The true focus of each stakeholder from a merger should be two-fold – ‘Whether my client is going to benefit?’ and ‘Whether the merged entity would be one-up in terms of sheer talent and technical expertise?’. It is definitely not sufficient if the merged firm has an office in a different location and is able to cater to clients’ geographical needs in that particular area. The clients will always look for the best advice. Until they are convinced that the lawyer from the office of the merged firm at the remote location is technically sound to advise them on best legal course of action, there is no guarantee that the client will fall back on the merged firm, after trying it out for maybe one or two test assignments. This is also the answer to the belief of stakeholders that once they have added to their practice areas through a merger, the clients will always approach the merged firm for any work related to augmented practice areas. The clients today have full choice to be catered by the best or specialized firms, at very competitive prices. Until they are convinced by the expertise of the Partner of the merging entity, there is no assurance that their assignments for that practice area will flow to the merged firm. Any stakeholder with such an expectation is highly mistaken. The clients will swear by the talent, expertise, experience and quality of advice given by a lawyer. That is why one of the most important factor that should actually drive the need to merge is ascertaining the benefit in terms of talent that will be on-boarded with such a merger.

The other key factor, creating value-addition for clients, is also equally important. The merging firms should actually be able to create something ‘new’ to be offered to the clients. This calls for the key stakeholders to sit on the drawing board and examine all the strengths that can be combined to raise the value to be offered to the client. Are the billing practices of one firm stronger than the other? Are the operations like time-tracking, business support, paralegals stronger in the other firm? Can the firms imbibe the best practices of each other by letting go of their rigidity to change or simply their ego? It is really sad that while this is one of the most critical exercise that needs to be undertaken by both the merging entities, it not always done. Most of the firms are still driven by superficial interests like drawing advantage from the brand built by the other firm, larger share of profits owing to larger revenue, etc. What the firms fail to understand that in the normal course, a merger is a life event. It is something that has overbearing and long-lasting effect. 

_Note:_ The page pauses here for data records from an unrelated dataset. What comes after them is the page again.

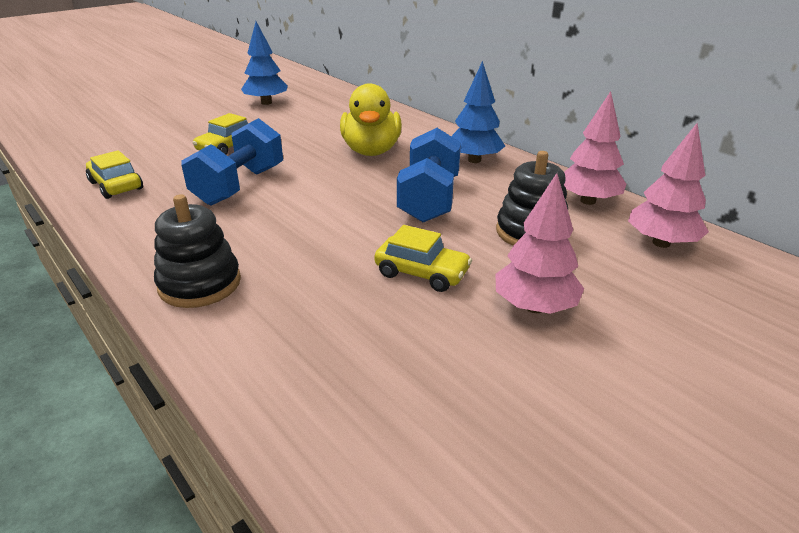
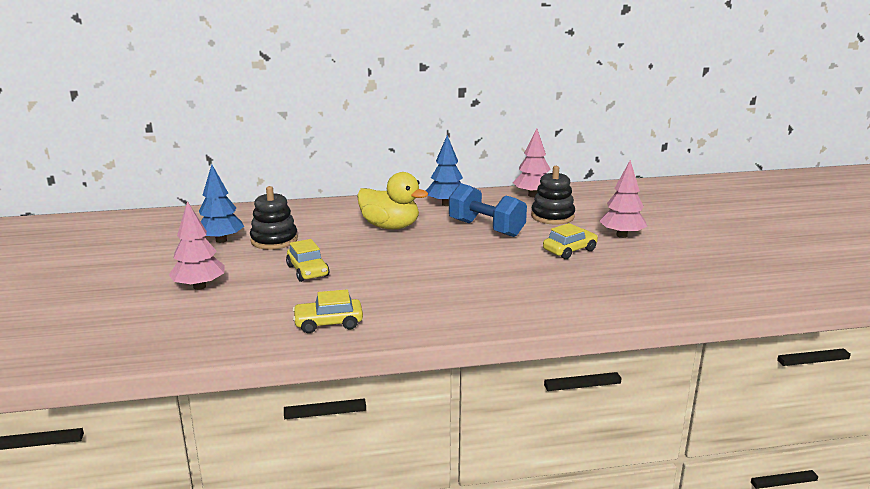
camera: 60 degrees left, 10 degrees down
black stacking toy [154,194,241,308] -> black stacking toy moved to [250,186,298,250]
blue dumbbell [181,118,283,206] -> none
pink tree [628,123,709,248] -> pink tree moved to [169,201,224,290]

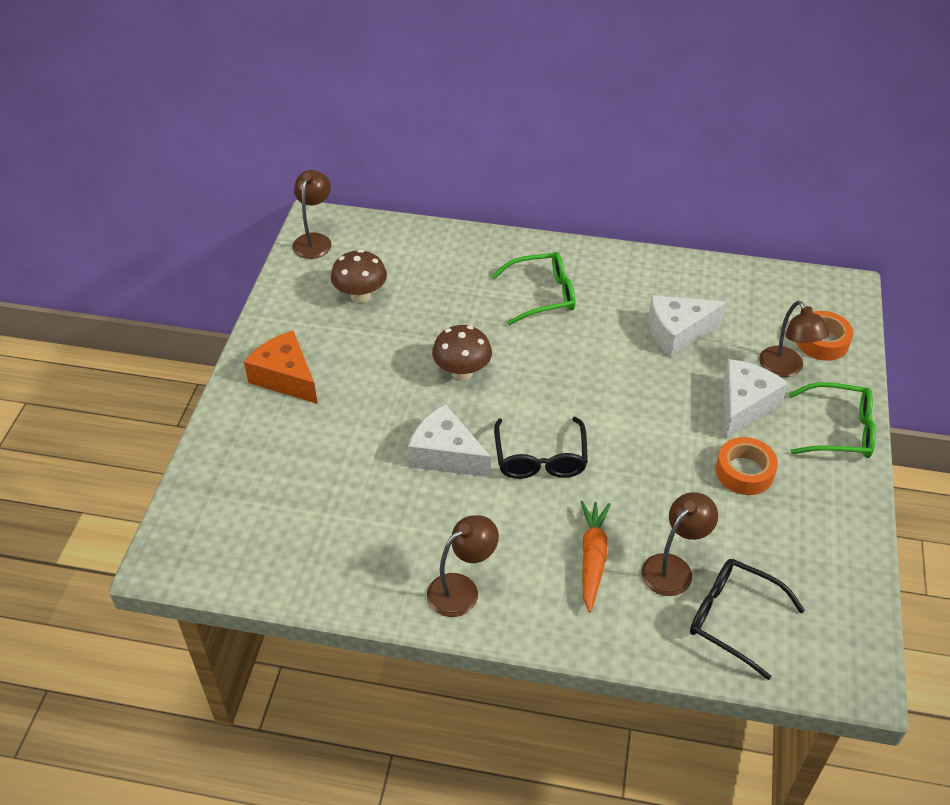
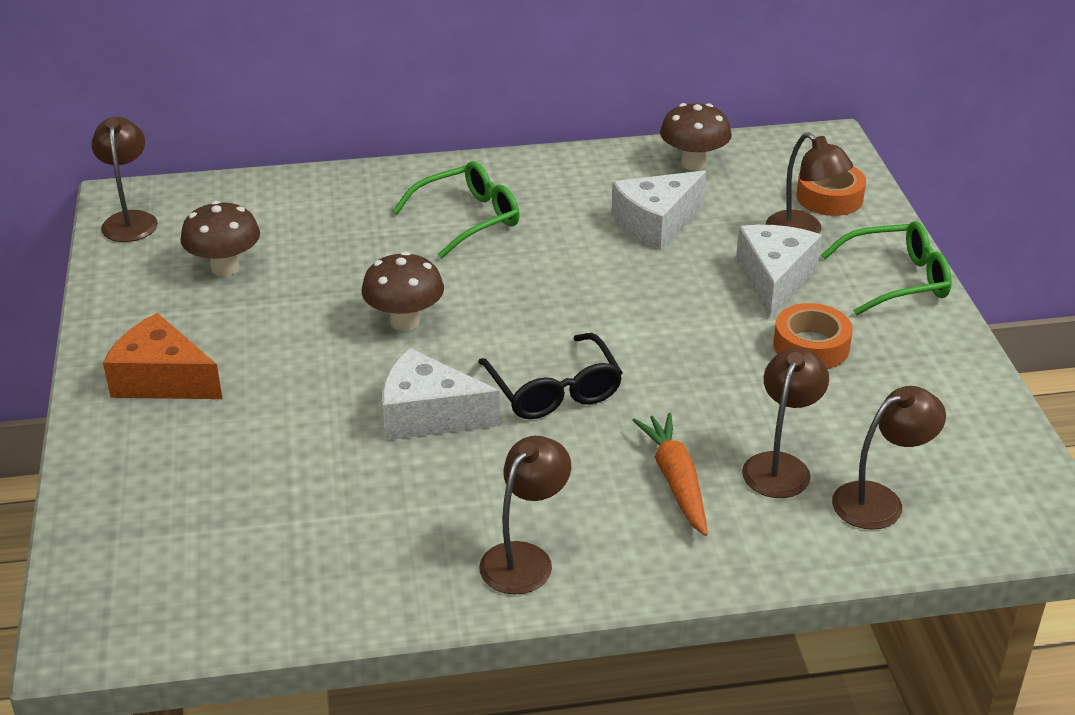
camera: 20 degrees left, 10 degrees down
black glasses [690,559,805,680] -> brown lamp [832,386,946,530]
none -> brown mushroom [660,103,732,170]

Something as serious as conjoining the Balance Sheets of two firms cannot be undertaken by only looking at short term monetary benefits. What if the merged firm is able to make more money for initial years but owing to different temperaments between workforce and incoherent work cultures of two firms, they eventually end up splitting! The harm caused by such a demerger would any day outdo the short-term benefits of the merger. Therefore, culture test, practice planning, financial budgeting, marketing strategy must all be first agreed upon between two entities exploring synergies. Only when there is a tick mark against each of these bucket-list items is when the firms should contemplate a merger. Again, what is important is to understand the vision of the stakeholders and the real driving force behind seeking a merger.

To sum up, don’t just go for a merger thinking that it is ‘cool’ or it is the best way to create a ‘buzz’ and have publicity in the fraternity. Go for a merger if you really feel that you need to create better service avenues for your clients. If that is your aim, you will focus on building a team of quality professionals and seek alliance with a party that shares your vision of providing world-class, efficiently run and competitively-priced service to clients. In such cases, both the firms will sacrifice personal vested interests and build a culture of knowledge creation and knowledge sharing – a culture that will be the ideal cultivating ground for learning from each other and nurturing true expertise. If you understand and believe that the real essence of the word merger is ‘oneness’ of the goal to serve the clients better, you will be able to create a successfully merged entity that is integrated from the word ‘go’.